[[ PROVIDED RECORDS, beginning ]]
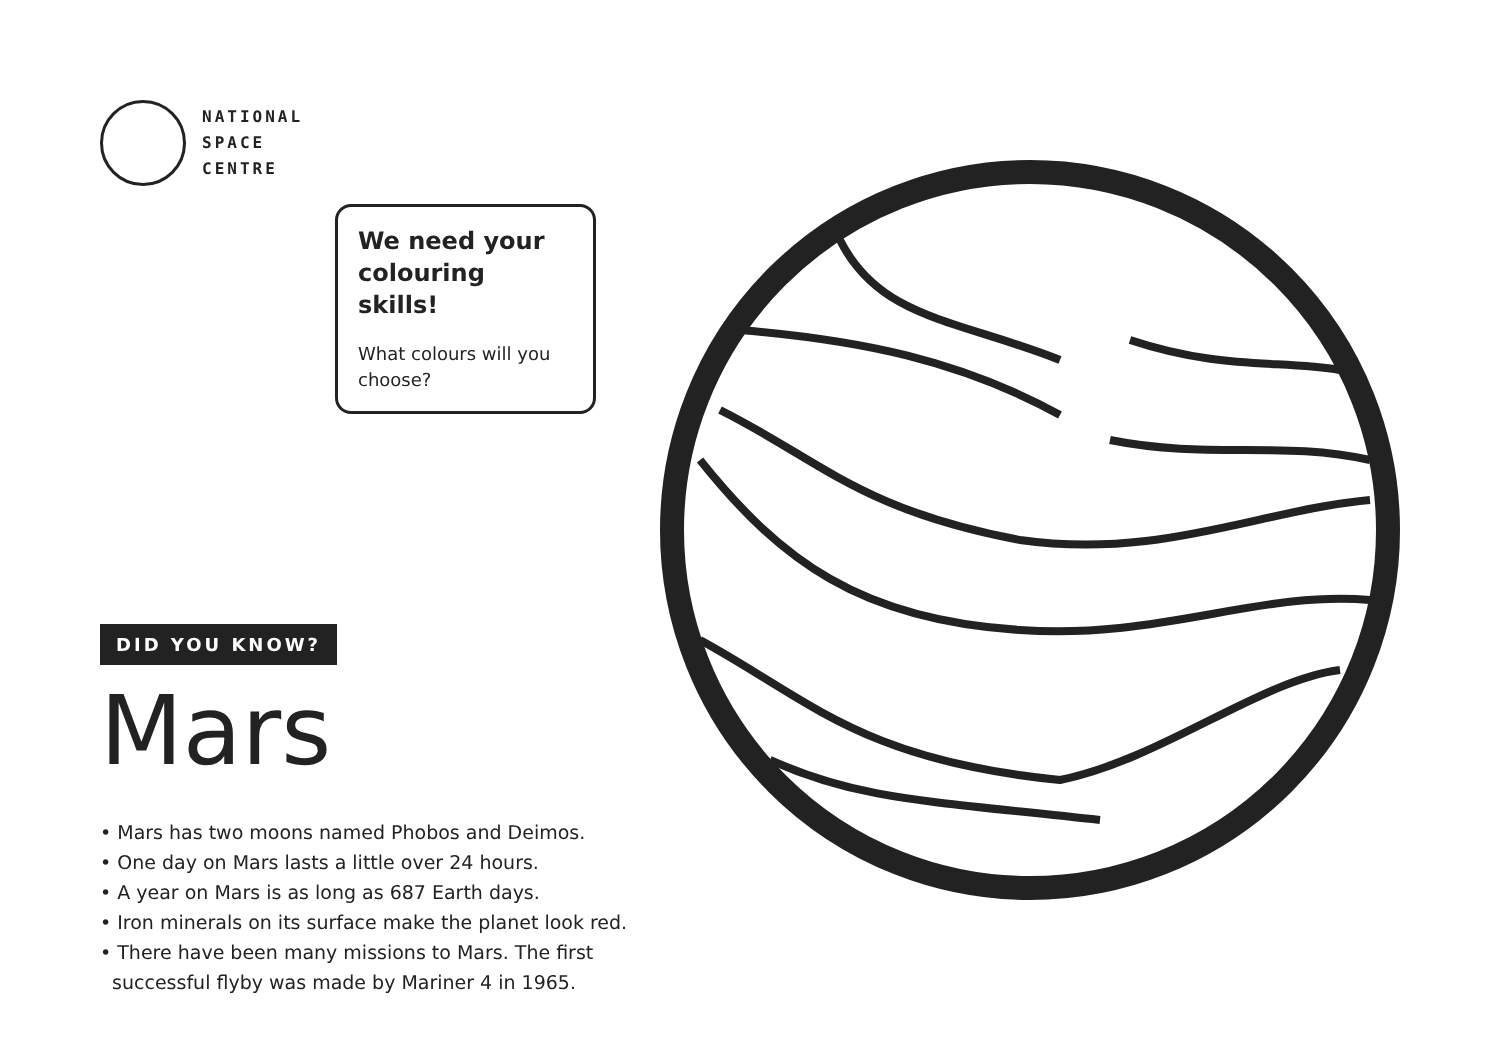NATIONAL
SPACE
CENTRE
We need your colouring skills!
What colours will you choose?
DID YOU KNOW?
Mars
• Mars has two moons named Phobos and Deimos.
• One day on Mars lasts a little over 24 hours.
• A year on Mars is as long as 687 Earth days.
• Iron minerals on its surface make the planet look red.
• There have been many missions to Mars. The first
successful flyby was made by Mariner 4 in 1965.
[[ PROVIDED RECORDS, end ]]
Copy out, exactly as written, the line that contains "Mars. The first" along with every line that comes after it in the material above, and nothing else.

• There have been many missions to Mars. The first
successful flyby was made by Mariner 4 in 1965.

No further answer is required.